WHAT IS REQUIRED: If a record holds a picture, drop the picture and copy everything else exactly.

PROVIDED ENTRIES:
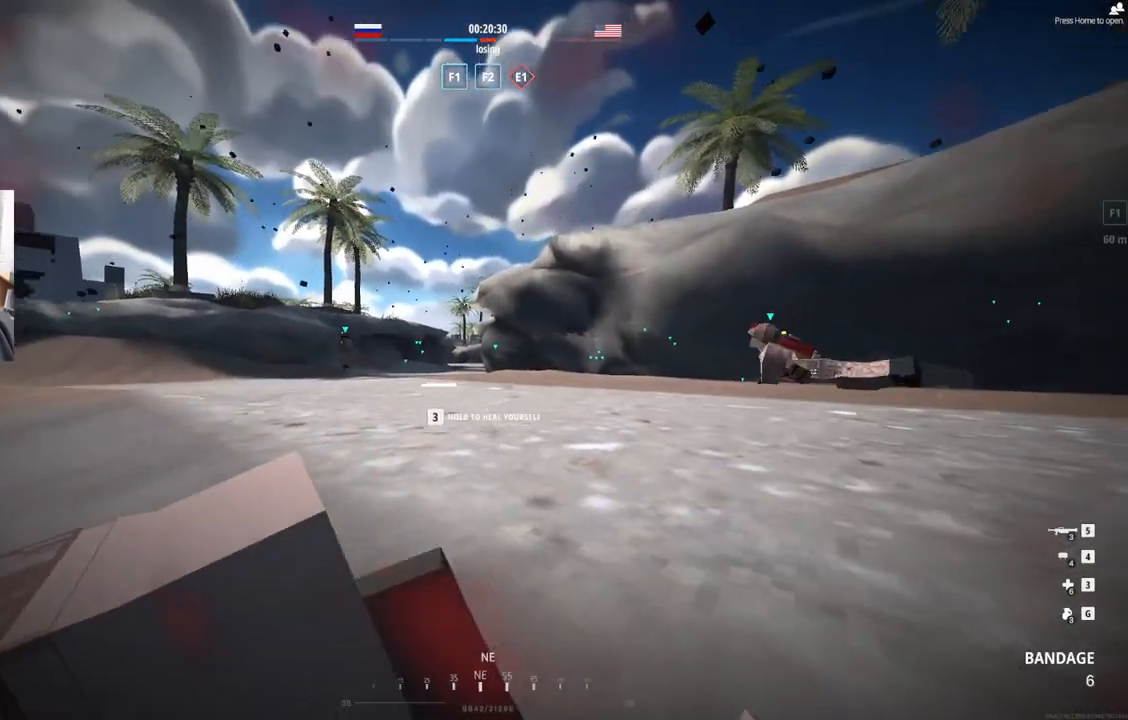
{"buttons": ["DPAD_DOWN"], "left_stick": "center", "events": []}
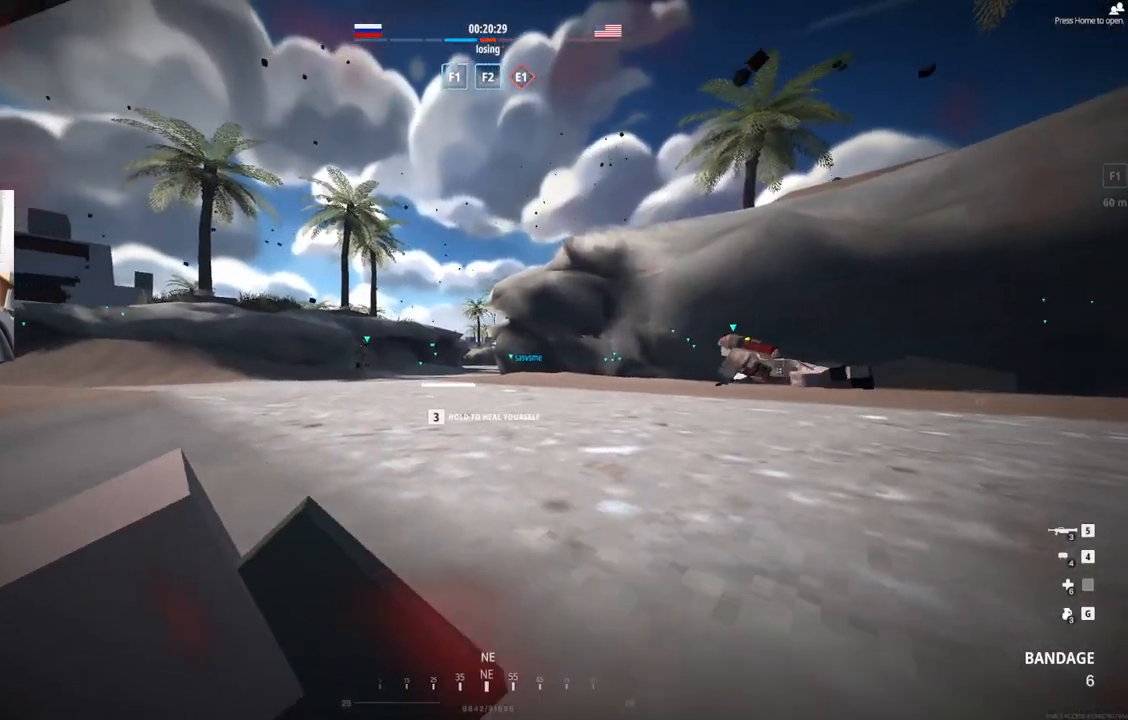
{"buttons": ["DPAD_DOWN"], "left_stick": "center", "events": []}
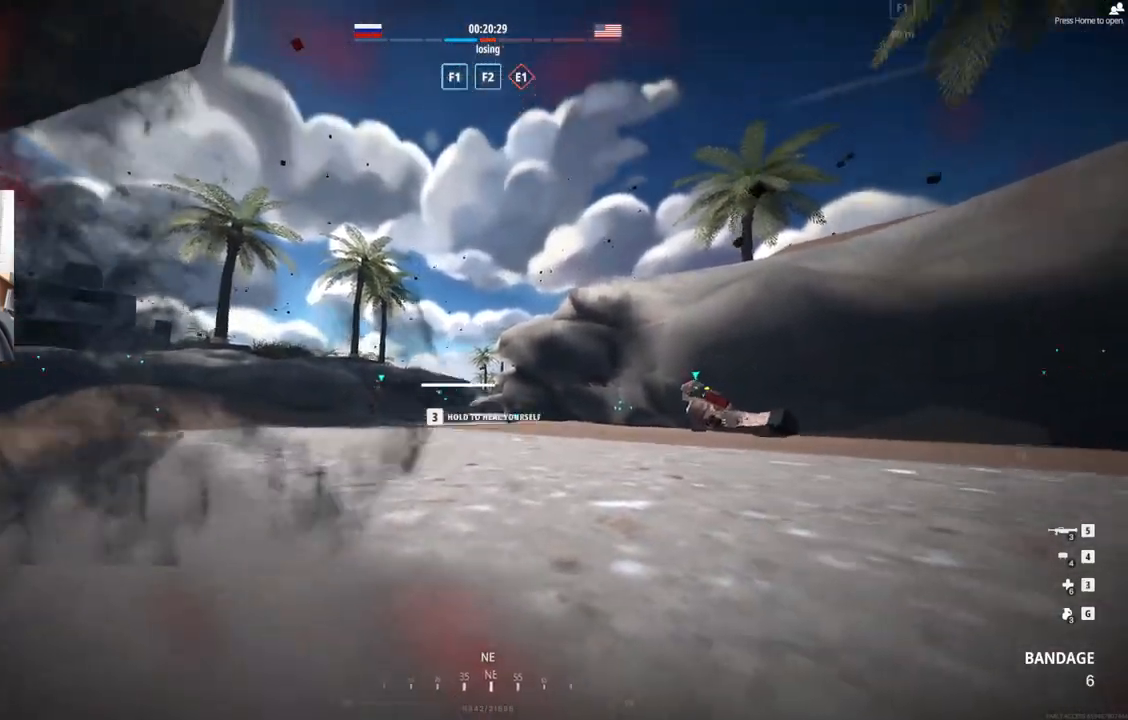
{"buttons": ["DPAD_DOWN"], "left_stick": "center", "events": []}
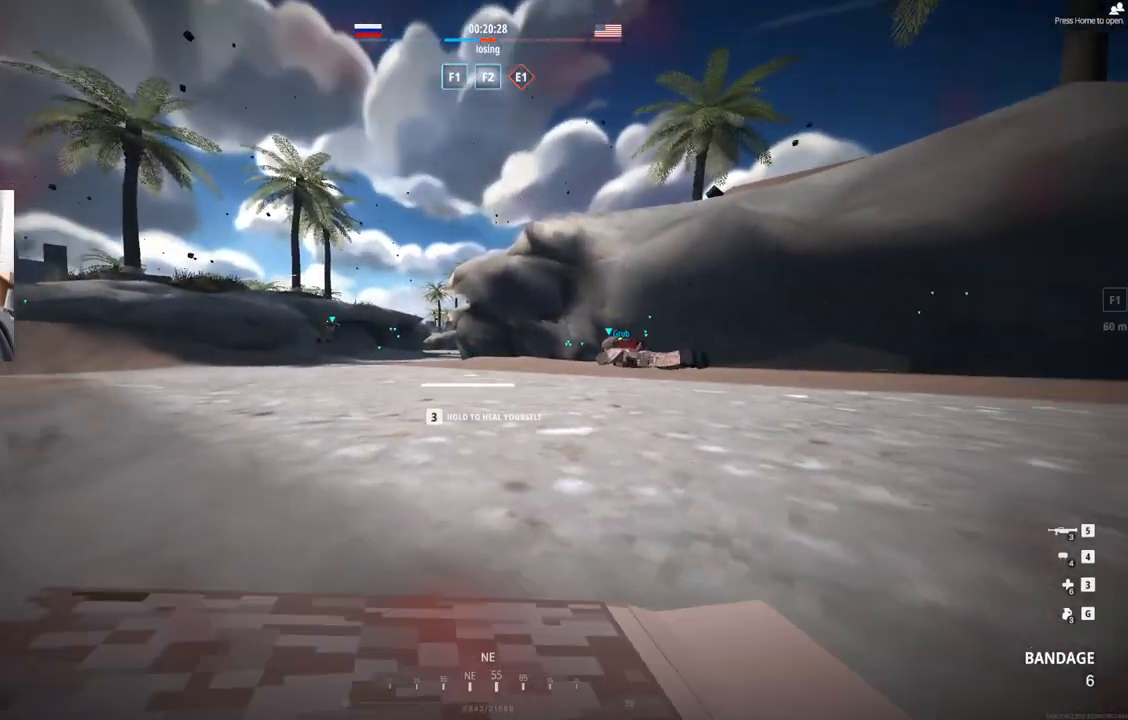
{"buttons": ["DPAD_DOWN"], "left_stick": "center", "events": []}
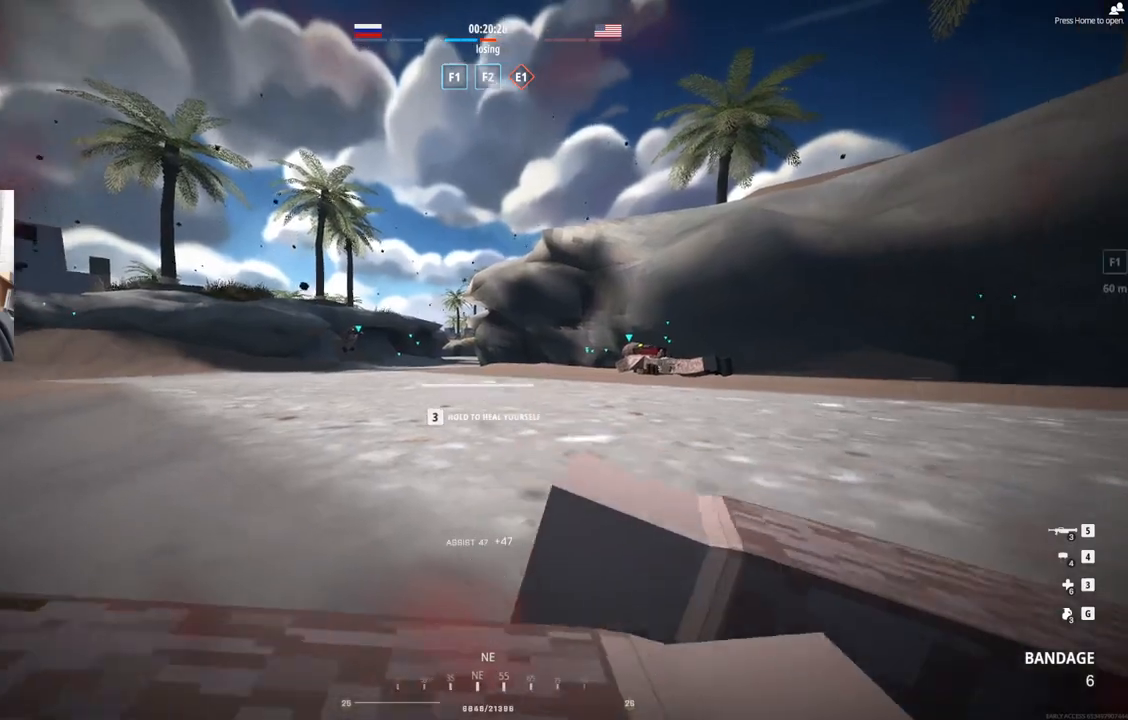
{"buttons": ["DPAD_DOWN"], "left_stick": "center", "events": []}
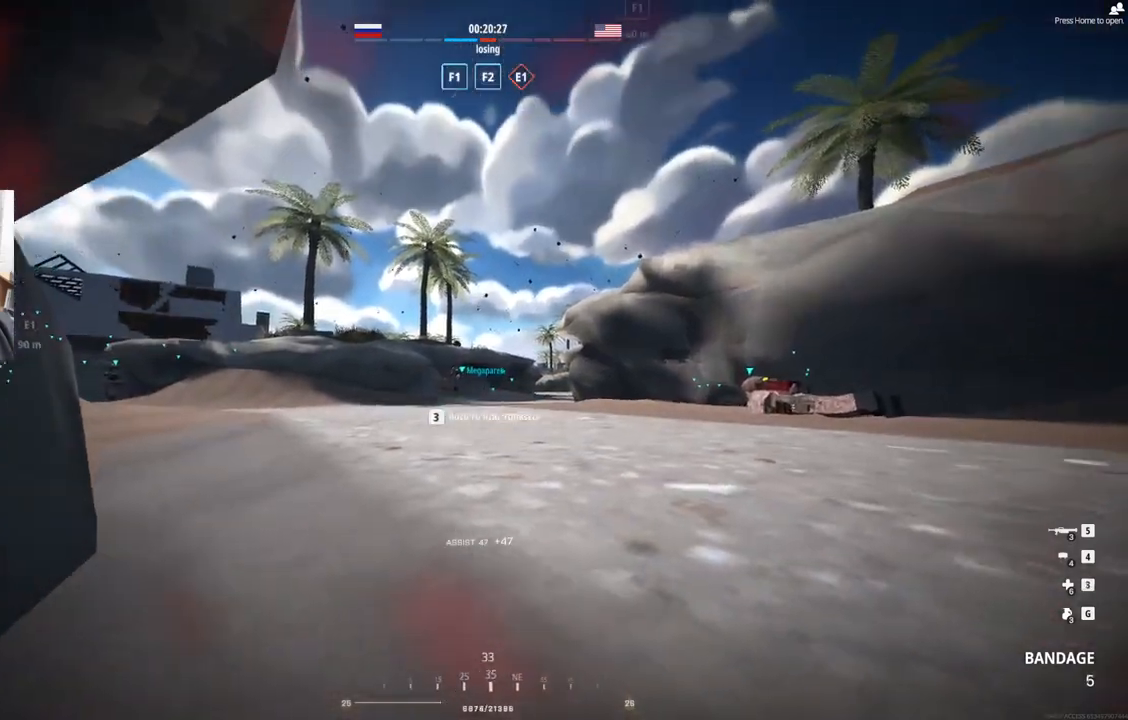
{"buttons": ["L2"], "left_stick": "center", "events": [[283, "DPAD_DOWN", "up"], [333, "L2", "down"]]}
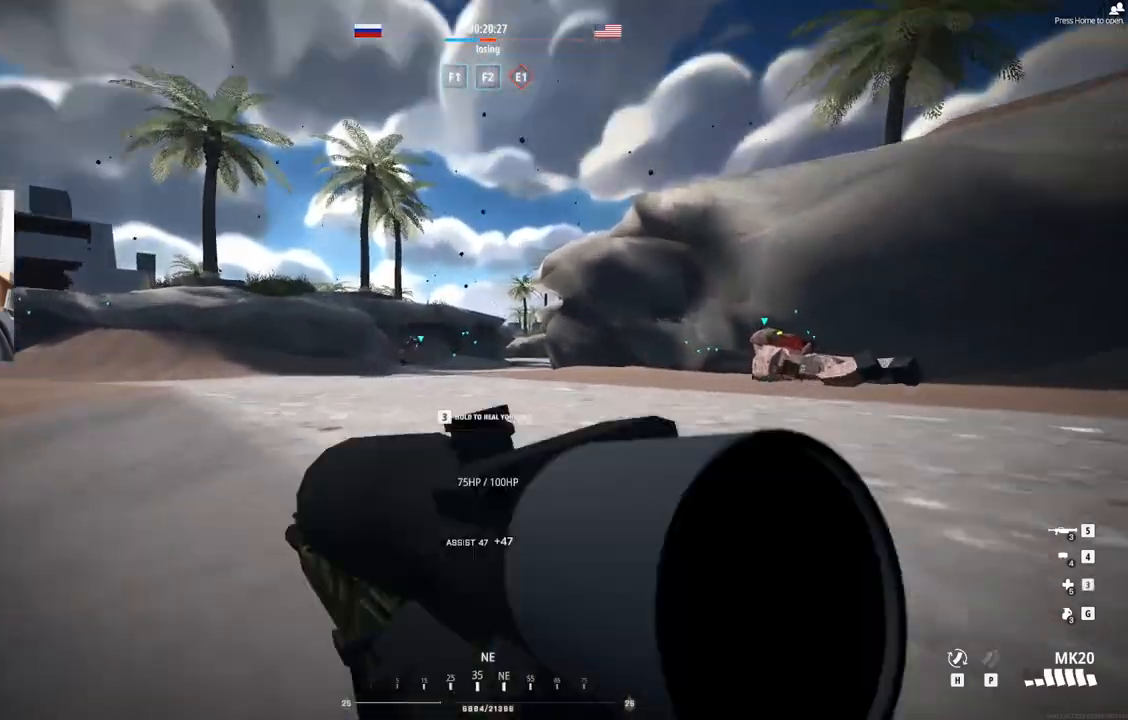
{"buttons": ["L2"], "left_stick": "center", "events": []}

THE COMPLETED TASK:
{"buttons": ["DPAD_DOWN"], "left_stick": "center", "events": []}
{"buttons": ["DPAD_DOWN"], "left_stick": "center", "events": []}
{"buttons": ["DPAD_DOWN"], "left_stick": "center", "events": []}
{"buttons": ["DPAD_DOWN"], "left_stick": "center", "events": []}
{"buttons": ["DPAD_DOWN"], "left_stick": "center", "events": []}
{"buttons": ["L2"], "left_stick": "center", "events": [[283, "DPAD_DOWN", "up"], [333, "L2", "down"]]}
{"buttons": ["L2"], "left_stick": "center", "events": []}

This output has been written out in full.